As consumer spending continues to grab larger chunks of the notebook computer market, chipmaker Intel is bolstering its behind the scenes role of developing technology to make these products even more appealing.
With notebook sales up 23 percent this year over 2000 and an expected one-third of all notebook sales ending up in consumer homes by 2005, Intel knows keeping its eye on the notebook market is in its best interest. Part of this drive is Intel's continuing effort to push mobile processor speeds higher, but the company is also spending a great deal of research and development dollars on wireless networking and supplemental background technologies. The latter includes power saving technology and software, much of which Intel develops and then hands off to third-party developers to market.

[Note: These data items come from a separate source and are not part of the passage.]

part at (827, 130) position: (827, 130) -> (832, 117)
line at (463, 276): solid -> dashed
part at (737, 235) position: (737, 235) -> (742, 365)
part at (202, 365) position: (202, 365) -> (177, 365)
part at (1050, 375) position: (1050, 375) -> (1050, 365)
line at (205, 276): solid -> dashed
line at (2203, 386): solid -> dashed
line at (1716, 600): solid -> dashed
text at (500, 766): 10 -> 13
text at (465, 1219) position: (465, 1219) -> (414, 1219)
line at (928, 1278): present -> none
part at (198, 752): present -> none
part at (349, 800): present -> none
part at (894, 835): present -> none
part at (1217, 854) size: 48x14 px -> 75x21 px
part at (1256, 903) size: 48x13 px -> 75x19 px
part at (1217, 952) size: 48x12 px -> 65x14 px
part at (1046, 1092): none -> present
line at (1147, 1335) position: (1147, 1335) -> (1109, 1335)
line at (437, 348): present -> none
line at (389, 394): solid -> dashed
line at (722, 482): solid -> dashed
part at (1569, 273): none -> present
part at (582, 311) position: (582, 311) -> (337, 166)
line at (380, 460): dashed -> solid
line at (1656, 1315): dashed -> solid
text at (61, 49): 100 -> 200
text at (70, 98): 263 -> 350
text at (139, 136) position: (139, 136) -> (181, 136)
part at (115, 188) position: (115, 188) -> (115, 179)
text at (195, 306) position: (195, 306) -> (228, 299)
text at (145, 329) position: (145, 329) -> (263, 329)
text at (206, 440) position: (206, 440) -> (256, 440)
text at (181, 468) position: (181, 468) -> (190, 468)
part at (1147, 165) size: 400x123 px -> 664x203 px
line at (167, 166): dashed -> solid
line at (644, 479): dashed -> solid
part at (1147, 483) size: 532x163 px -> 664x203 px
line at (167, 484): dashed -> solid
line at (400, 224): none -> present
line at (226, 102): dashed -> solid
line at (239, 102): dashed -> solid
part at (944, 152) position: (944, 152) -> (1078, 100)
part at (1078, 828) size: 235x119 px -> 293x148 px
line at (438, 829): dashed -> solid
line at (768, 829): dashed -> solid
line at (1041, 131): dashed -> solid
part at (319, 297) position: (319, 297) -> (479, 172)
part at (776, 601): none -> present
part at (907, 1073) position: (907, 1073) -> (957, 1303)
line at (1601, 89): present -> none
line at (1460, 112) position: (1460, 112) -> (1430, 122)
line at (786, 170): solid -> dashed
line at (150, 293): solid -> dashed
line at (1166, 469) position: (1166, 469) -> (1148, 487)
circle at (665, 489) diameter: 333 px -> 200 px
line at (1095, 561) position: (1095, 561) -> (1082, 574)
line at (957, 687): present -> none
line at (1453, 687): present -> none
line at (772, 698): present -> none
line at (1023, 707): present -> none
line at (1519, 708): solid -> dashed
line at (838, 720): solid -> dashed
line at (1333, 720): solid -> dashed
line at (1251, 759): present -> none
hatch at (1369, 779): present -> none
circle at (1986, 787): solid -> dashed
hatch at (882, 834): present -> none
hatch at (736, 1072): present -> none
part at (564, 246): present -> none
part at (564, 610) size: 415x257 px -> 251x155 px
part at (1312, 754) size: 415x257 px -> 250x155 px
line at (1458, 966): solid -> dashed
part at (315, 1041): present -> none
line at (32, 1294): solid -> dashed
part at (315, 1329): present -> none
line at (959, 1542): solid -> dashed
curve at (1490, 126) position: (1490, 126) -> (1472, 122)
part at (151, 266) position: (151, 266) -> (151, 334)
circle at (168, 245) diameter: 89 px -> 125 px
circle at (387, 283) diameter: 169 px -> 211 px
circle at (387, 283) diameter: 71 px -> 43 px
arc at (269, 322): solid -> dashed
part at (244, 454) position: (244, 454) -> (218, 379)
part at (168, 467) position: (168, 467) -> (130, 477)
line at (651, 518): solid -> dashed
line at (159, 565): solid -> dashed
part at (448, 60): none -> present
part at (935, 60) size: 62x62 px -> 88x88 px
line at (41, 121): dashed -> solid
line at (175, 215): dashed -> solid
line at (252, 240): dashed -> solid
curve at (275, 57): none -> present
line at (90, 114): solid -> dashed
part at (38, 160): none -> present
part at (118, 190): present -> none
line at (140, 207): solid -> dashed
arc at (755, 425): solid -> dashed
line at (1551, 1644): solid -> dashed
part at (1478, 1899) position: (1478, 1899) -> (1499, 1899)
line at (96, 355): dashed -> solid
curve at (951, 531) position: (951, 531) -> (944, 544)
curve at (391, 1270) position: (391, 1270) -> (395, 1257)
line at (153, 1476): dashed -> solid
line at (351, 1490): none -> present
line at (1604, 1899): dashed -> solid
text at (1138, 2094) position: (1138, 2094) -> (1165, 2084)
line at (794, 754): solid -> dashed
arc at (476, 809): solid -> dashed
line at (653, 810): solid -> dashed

Donald McDonald, director of Intel's mobile platform group, said consumers are realizing, in ever larger numbers, that full-featured notebooks can replace their bulky desktop PCs without any loss of performance. (A fact that has driven business purchases of notebook in over the past several years.) Once these people enter the mobile computing world they are likely to stay, but take it to the next step, McDonald said.
"The next notebook purchase they make they will go to a smaller form factor, but want the same performance," he said.
Bob Nitzberg, marketing manager for Pavilion notebooks for Hewlett-Packard, backed up the Intel claim stating that 50 percent of all Pavilion sales now go for consumer, and not business, use.
The method Intel is using to convince these potential second-generation notebook purchasers to stick with a mobile model and not revert to a PC is to make the small, light models as powerful and useful as possible, especially when they are used away from their home environment. This includes building wireless technology such as 802.11b and Bluetooth wireless networking technology. The company is now spending a great deal of effort touting products like its 802.11b PC cards that enable notebooks to instantly access wireless local networks in homes, offices, hotels and airports.
At the same time, Intel is pushing forward on Bluetooth. McDonald said the cost of embedding Bluetooth in portable products has dropped dramatically with the price down to around the $5 mark, which he called an important landmark as this has no impact on the overall price of a product.
McDonald sees these technologies living side by side with 802.11b being used in more established LANs and Bluetooth when notebooks need to communicate with devices like printers or digital cameras. Intel, an original developer of Bluetooth along with Nokia and Ericsson, see it filling many niche requirements that allow a variety of handheld devices to communicate with each other. But Bluetooth will not act as a primary network due to its low data transfer speed.
Each technology solves a particular problem for a notebook owner. Due to high power consumption, reasons it does not pay for the average owner to use a notebook in an 802.11b wireless network while on battery power, McDonald said. Under these conditions a battery would be drained fairly fast as 802.11b draws about 4.5 watts of power when transmitting, compared to the .75 milliwatts drawn by a Bluetooth transmitter.
All of this added value will boost notebook computer popularity.
"We see notebooks following the cell phone market," McDonald said, "with the lighter [the model] the better and we need a wireless infrastructure to be in place to help push sales."